Firstly, let’s review values of vector h and get a subset of it.

h <- c(3,1,4,2,90)
h[c(2,4)]

Obviously, you will get a numeric vector with 1 and 2 as the values. Let’s see how to change values just for a subset of h, which is actually a very important usage of doing vector subsetting. You just need to assign new values to the subset, then you can verify the values of h. Let’s see an example,

h[c(2,4)] <- c(10, 20)
h
#>   3 10  4 20 90
h[c(2,4)] <- 10         #recycling rule applies
h
#>   3 10  4 10 90

From the result, you can see that only 1 and 2 have been changed to 10, which means you have successfully change parts of h!

b. Define the vector again

Another way to change values in vectors is to do object assignment again using the same name, then you can change any values of it.

Let’s first reset the values of h.

h <- c(3,1,4,2,90)

In Section 1.3, you have learned about checking all the named objects and their values in the environment. So let’s review values of vector h from this panel together. Figure 2.3: Values of h (1)

Now we all know that h is a numeric vector with 5 values. Then let’s try to do an object assignment again, this time you can assign different values to h and see what will happen to h.

h <- c(1,2,3,4,5)
h
#>  1 2 3 4 5

Then you can see that the values of h have been changed to the new ones! Another easier way to verify values of h is from the environment, so it is a good habit to monitor the environment from time to time to make sure everything look fine. Figure 2.4: Values of h (2)

You can assign any values to h as you want, then h may change the vector type or even the object type according to the values assigned. By running the following code, h will be a character vector with three strings.

h <- c("pig", "monkey", "panda") Figure 2.5: Values of h (3)

If you assign values of a subvector to a name, you will create a new named vector. Now hs is not the subset of h, it is a vector with the same value as the subset.

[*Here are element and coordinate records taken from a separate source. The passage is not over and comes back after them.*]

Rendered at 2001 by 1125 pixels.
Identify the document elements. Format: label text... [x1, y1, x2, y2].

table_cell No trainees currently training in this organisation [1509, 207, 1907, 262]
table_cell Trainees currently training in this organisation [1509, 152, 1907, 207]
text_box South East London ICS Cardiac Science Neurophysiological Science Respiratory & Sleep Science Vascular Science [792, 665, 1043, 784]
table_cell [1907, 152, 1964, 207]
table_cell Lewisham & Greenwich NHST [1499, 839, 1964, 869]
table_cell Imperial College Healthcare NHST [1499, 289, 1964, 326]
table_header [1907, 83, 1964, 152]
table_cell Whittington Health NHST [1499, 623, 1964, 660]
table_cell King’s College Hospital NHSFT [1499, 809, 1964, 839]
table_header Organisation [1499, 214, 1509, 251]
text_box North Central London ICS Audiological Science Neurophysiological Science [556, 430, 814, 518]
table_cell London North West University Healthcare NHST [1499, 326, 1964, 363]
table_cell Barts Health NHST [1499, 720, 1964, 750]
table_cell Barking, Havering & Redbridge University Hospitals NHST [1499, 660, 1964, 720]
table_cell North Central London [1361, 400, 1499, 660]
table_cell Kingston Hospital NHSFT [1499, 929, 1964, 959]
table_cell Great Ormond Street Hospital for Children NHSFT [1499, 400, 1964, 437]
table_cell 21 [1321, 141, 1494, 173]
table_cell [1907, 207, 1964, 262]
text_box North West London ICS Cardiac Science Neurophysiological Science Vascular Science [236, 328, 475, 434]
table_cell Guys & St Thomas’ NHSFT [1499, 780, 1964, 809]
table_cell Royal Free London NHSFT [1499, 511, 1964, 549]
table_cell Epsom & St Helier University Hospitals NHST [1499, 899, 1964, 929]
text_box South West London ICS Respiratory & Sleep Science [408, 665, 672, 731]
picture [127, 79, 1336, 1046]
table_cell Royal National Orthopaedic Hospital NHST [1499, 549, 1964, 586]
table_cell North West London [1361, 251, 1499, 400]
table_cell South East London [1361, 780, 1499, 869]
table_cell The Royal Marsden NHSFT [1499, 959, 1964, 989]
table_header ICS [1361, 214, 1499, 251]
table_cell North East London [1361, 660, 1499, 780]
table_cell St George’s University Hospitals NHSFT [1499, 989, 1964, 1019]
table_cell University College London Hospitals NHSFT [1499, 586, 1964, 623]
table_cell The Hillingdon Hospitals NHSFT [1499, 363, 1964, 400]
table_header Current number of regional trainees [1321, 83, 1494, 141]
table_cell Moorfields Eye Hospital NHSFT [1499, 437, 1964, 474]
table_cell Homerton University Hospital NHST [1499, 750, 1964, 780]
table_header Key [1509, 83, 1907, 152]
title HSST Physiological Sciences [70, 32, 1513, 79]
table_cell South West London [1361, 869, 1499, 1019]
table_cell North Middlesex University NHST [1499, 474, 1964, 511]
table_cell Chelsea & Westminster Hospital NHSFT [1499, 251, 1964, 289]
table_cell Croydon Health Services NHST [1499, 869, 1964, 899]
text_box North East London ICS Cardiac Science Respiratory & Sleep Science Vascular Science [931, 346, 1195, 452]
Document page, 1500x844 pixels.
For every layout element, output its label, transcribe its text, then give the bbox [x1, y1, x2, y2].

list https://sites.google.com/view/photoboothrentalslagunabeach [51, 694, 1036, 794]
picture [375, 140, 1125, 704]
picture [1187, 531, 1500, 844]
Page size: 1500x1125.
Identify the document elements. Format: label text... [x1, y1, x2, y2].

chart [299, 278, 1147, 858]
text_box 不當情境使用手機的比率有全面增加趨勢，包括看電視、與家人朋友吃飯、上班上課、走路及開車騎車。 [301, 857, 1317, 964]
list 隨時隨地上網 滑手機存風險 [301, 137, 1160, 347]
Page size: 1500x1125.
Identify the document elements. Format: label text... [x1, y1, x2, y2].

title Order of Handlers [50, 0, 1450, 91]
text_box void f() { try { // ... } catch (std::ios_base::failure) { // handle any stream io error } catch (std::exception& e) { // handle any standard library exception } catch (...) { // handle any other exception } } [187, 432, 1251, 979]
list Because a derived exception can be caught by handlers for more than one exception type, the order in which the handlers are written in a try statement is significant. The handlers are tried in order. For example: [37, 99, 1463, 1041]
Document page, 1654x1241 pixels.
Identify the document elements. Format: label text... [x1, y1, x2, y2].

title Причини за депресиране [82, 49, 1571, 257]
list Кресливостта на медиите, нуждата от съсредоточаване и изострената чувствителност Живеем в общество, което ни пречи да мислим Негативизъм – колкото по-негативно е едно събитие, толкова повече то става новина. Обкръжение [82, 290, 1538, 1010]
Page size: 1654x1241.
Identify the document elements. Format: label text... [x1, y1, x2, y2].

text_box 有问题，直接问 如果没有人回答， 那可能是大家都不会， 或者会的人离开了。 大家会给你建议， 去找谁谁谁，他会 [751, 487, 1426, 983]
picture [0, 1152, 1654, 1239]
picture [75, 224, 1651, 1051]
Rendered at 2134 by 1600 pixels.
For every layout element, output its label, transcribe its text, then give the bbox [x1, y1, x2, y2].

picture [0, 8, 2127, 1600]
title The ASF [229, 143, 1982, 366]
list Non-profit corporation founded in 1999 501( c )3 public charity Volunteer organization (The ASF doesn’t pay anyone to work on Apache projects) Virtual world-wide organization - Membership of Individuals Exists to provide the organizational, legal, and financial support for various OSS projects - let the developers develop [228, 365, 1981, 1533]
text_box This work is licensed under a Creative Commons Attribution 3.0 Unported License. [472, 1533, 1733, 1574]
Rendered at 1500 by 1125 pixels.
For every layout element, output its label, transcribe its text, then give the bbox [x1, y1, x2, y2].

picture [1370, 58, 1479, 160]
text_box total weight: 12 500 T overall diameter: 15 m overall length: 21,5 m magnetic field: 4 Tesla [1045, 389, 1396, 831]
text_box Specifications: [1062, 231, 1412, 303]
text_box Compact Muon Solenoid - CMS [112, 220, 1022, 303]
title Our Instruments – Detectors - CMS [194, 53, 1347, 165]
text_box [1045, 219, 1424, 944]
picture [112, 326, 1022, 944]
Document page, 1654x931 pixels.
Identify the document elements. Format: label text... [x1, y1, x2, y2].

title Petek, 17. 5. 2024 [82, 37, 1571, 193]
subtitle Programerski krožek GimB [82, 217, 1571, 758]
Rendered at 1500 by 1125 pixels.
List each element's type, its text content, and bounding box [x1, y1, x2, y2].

If you assign different value(s) to hs, there will be no change on h.

h <- c(3,1,4,2,90)
hs <- h[c(2,4)]
hs <- 10
h

### 2.6.5 Exercises

Consider the vector v1 <- c(7, 2, 4, 9, 7), v2 <- c(6, 2, 8, 7, 9), and v3 <- 1:50.

1. Find the locations in v1 where the corresponding value is smaller than v2.

2. Find the subvector of v2 such that the corresponding location in v1 is larger than 5.

3. Find the subvector of v3 such that it is divisible by 7. (Hint: the result of 7%%7 is equal to 0 since 7 is divisible by 7)

4. For all elements of v3 that is divisible by 8, replace it by 100.